The Australian Taxation Office has identified 14 key areas in which it can improve its systems, revealing in a post-mortem of its major systems outage last December that there were 77 performance issues related to its storage area network in the lead-up to the hardware failure.
In a report released on Thursday, ATO Commissioner Chris Jordan said the systems knockout was “unexpected” and “unprecedented”. He apologised for any inconvenience caused to hundreds of tax practitioners in the lead-up to Christmas 2016, when weeks-long disruption to services stopped accountants from being able to log client’s data.
However, despite calls from the tax agent community for compensation, the ATO says in its report they have received “only a handful of claims” calling for assistance on this front.
Accounting groups say it’s now clear nobody could have predicted the saga, but the reality is that SMEs have suffered a significant productivity cost that will likely never be addressed.
“Long-suffering practitioners have been put through the wringer”, general manager of technical policy at the Institute of Public Accountants, Tony Greco, tells SmartCompany.
“Unfortunately there’s only so much an apology can do.”
There are no plans for a special compensation scheme for tax practitioners, although the tax office has pointed to the Scheme for Compensation for Detriment caused by Defective Administration. This is a discretionary tool through which individuals can apply for assistance if they have been put at a serious disadvantage due to processes of a Commonwealth entity.
Greco says this is a problematic solution because that government scheme is not suited to the types of problems small business owners have faced over the past six months.
“It’s not suited to these types of claims — productivity losses aren’t really considered under these schemes.
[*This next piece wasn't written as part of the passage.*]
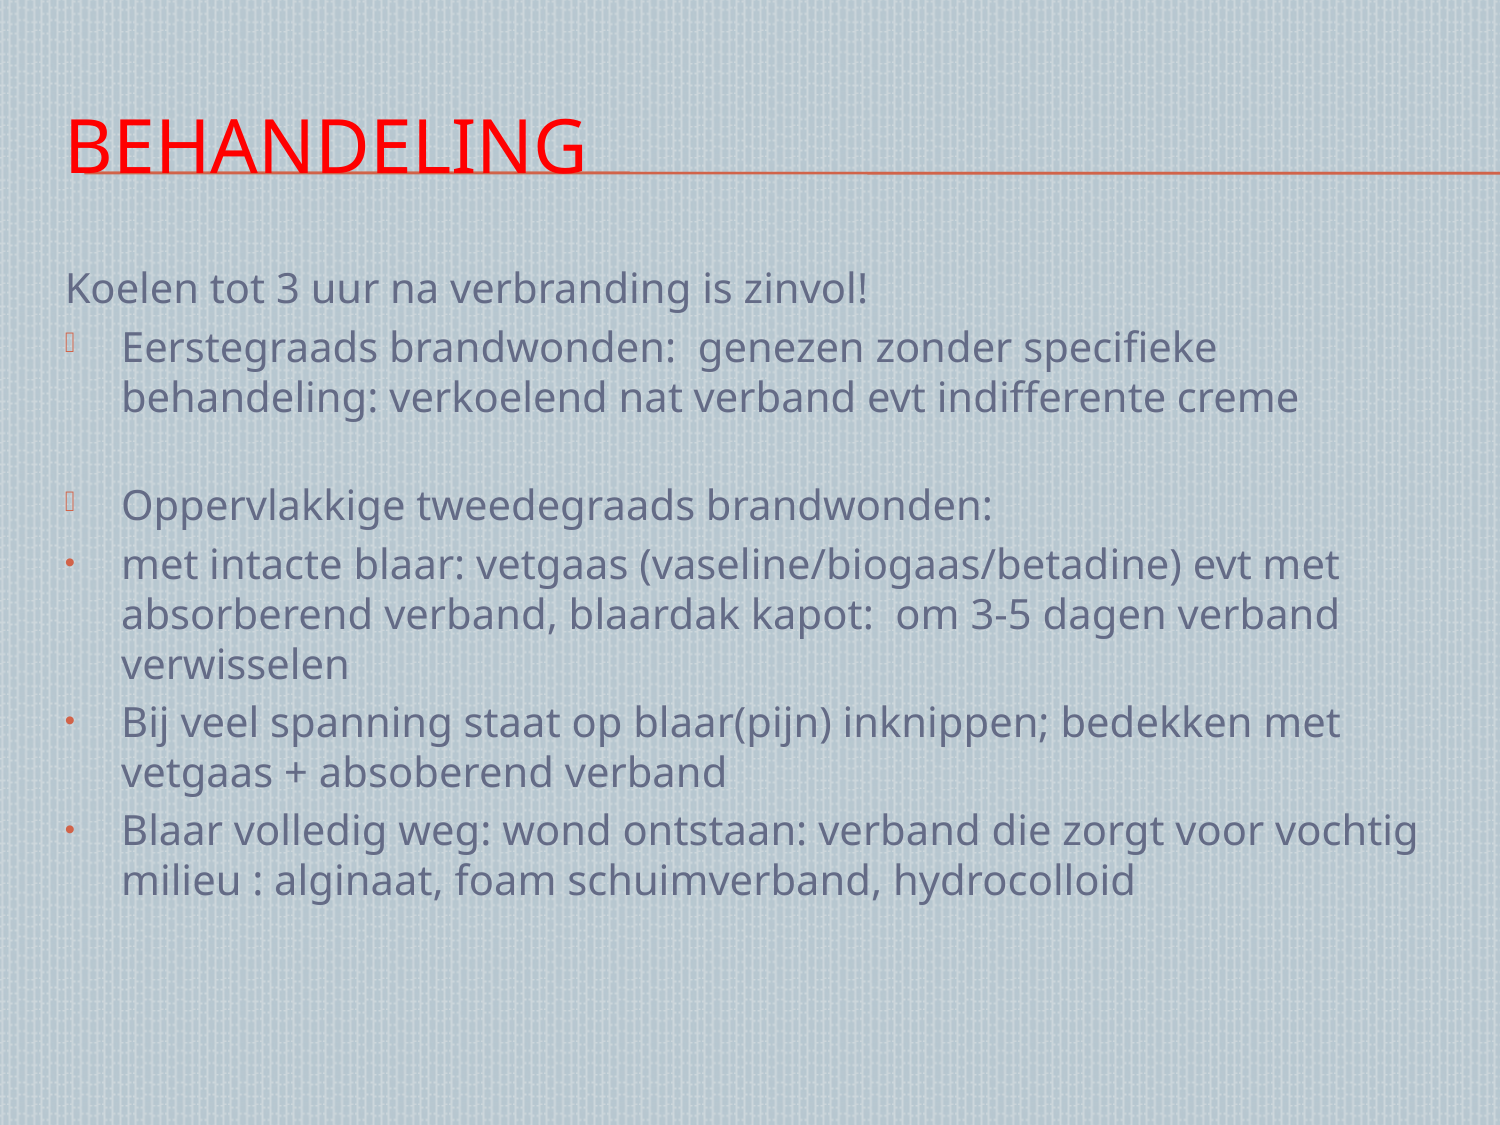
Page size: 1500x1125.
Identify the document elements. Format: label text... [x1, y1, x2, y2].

list Koelen tot 3 uur na verbranding is zinvol! Eerstegraads brandwonden: genezen zonder specifieke behandeling: verkoelend nat verband evt indifferente creme Oppervlakkige tweedegraads brandwonden: met intacte blaar: vetgaas (vaseline/biogaas/betadine) evt met absorberend verband, blaardak kapot: om 3-5 dagen verband verwisselen Bij veel spanning staat op blaar(pijn) inknippen; bedekken met vetgaas + absoberend verband Blaar volledig weg: wond ontstaan: verband die zorgt voor vochtig milieu : alginaat, foam schuimverband, hydrocolloid [50, 254, 1475, 1024]
title behandeling [50, 75, 1475, 213]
Plus, the hurdles are too high and it’s very difficult because the sums involved [in losses from the outage] are too low.”
The outage and warnings
The ATO report confirms the outages were caused by a hardware failure, when one of the tax office’s Storage Area Networks (SAN) located in Sydney was knocked out late on the evening of December 11.
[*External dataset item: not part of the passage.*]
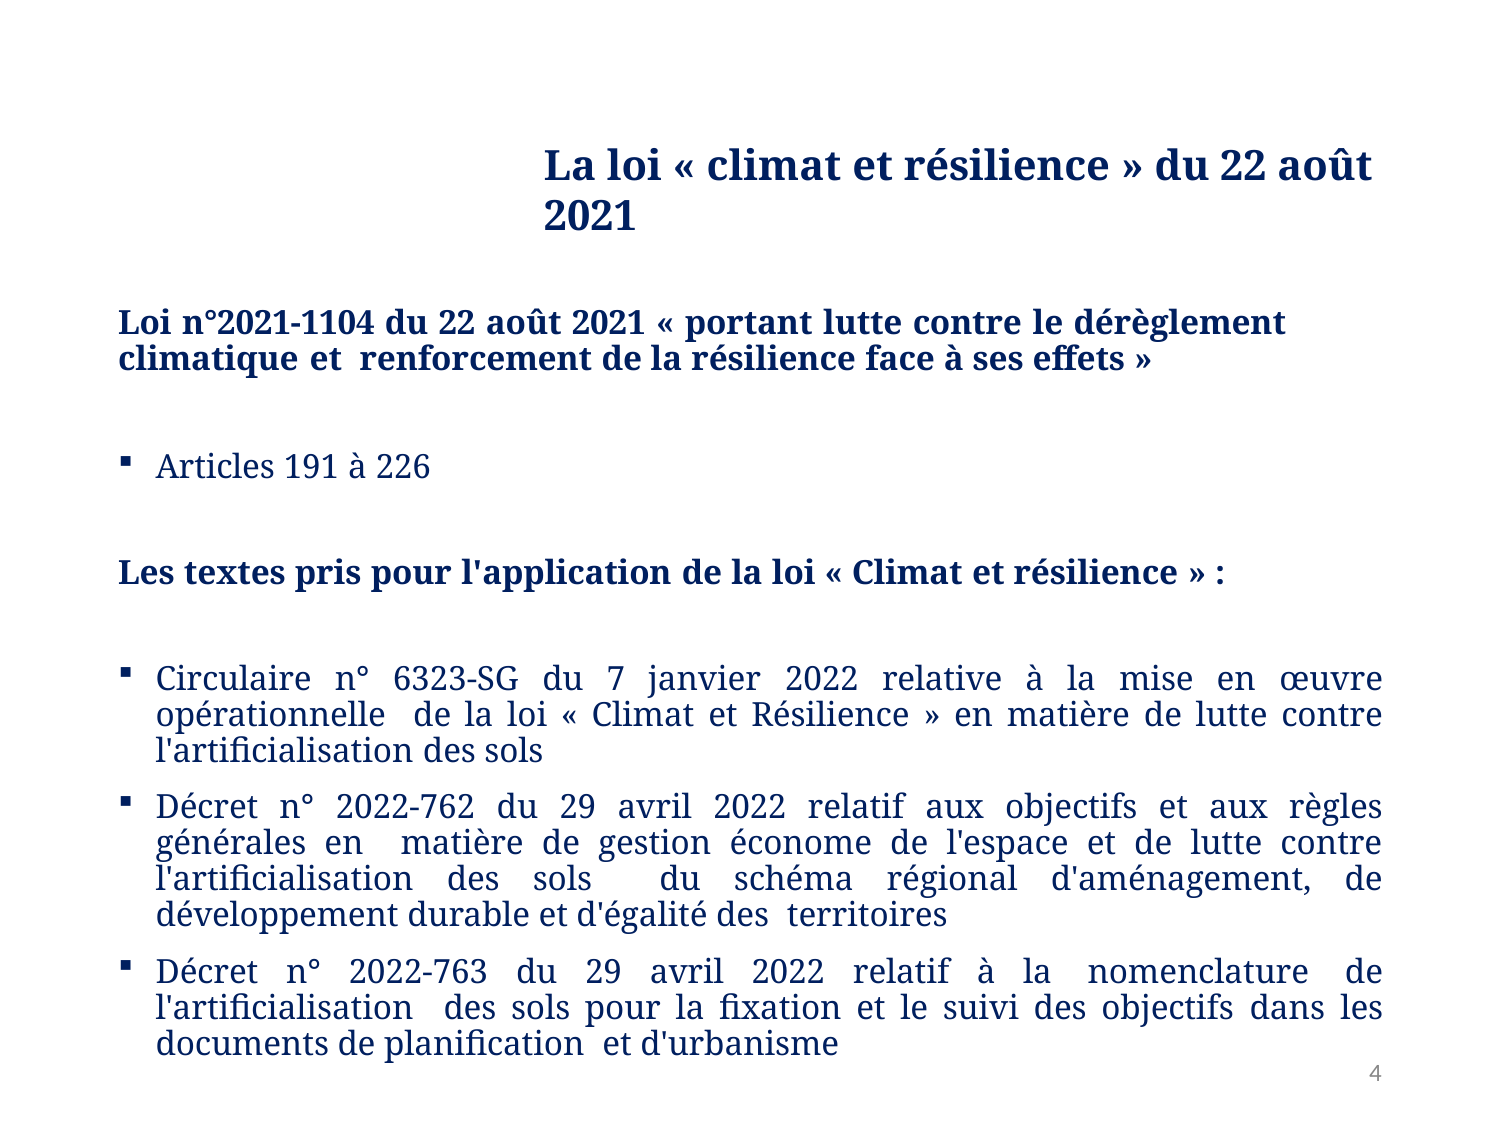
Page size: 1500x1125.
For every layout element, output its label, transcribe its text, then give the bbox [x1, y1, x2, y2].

title La loi « climat et résilience » du 22 août 2021 [541, 136, 1384, 298]
text_box 1 [1362, 1060, 1389, 1087]
text_box Loi n°2021-1104 du 22 août 2021 « portant lutte contre le dérèglement climatique et renforcement de la résilience face à ses effets » Articles 191 à 226 Les textes pris pour l'application de la loi « Climat et résilience » : Circulaire n° 6323-SG du 7 janvier 2022 relative à la mise en œuvre opérationnelle de la loi « Climat et Résilience » en matière de lutte contre l'artificialisation des sols Décret n° 2022-762 du 29 avril 2022 relatif aux objectifs et aux règles générales en matière de gestion économe de l'espace et de lutte contre l'artificialisation des sols du schéma régional d'aménagement, de développement durable et d'égalité des territoires Décret n° 2022-763 du 29 avril 2022 relatif à la nomenclature de l'artificialisation des sols pour la fixation et le suivi des objectifs dans les documents de planification et d'urbanisme [116, 298, 1385, 1063]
The SAN was operated and maintained by Hewlett Packard Enterprises. After a review of the failure, the ATO says it came about because of a range of factors, including failures associated with “stressed fibre optic cabling”, unsuccessful attempts to “autorecover” data, as well as management and monitoring systems that relied on the same data pathways as other “production” systems that ran ATO services.
The tax office has since secured a confidential settlement with HPE over the failure, but it also says it needs to review 14 key areas of practice, including the “principles informing the ATO’s IT design” and what happens once faults in the system are identified.
The report confirms that between May and December 2016, at least 77 “events” that related to the systems outage were logged into an incident resolution tool, but the ATO says it did not fully understand the consequences.
“We were not made fully aware of the significance of the continuing trend of alerts, nor the broader systems impacts that would result from the failure of the 3PAR SAN,” the ATO reports.
The tax office says it has now replaced the faulty SAN equipment with new equipment, including disk drives, with a view to decommission the problematic SAN by July.
Meanwhile, a number of plans are being put in place to improve communication with stakeholders and “incident responses” to minimise disruptive events.
The ATO says its number one goal is making sure everything is stable by the time people start filing this year’s tax returns.
Robert Deutsch, senior tax counsel at The Tax Institute, says that while the tax office is taking the right steps to rectify issues, it’s clear this will be a long-term project.
“For the longer term, clearly more work needs to be done in the design and implementation of the overall IT strategy including appropriate recruitment and engagement of contractors. All that is recognised in the report, and The Tax Institute looks forward to seeing further developments,” he tells SmartCompany.
Greco observes that while the ATO focuses on stability of systems in the lead-up to the end of financial year, many of the planned upgrades to the “ancient” portal system that provides business registration and tax agent services have been put on the backburner.
“Priority one, two and three is just maintaining a stable system. All of the system upgrades and moving to better platforms are all on hold,” he says.
This demonstrates the hardware failure will have significant flow-on effects when it comes to ensuring tax agents have modern services available to them in the long run.
“The existing systems aren’t perfect, and we’re having to wait longer for modern ones,” Greco says.
The full ATO systems report can be read here.
SmartCompany contacted the ATO but the tax office declined to provide further comment.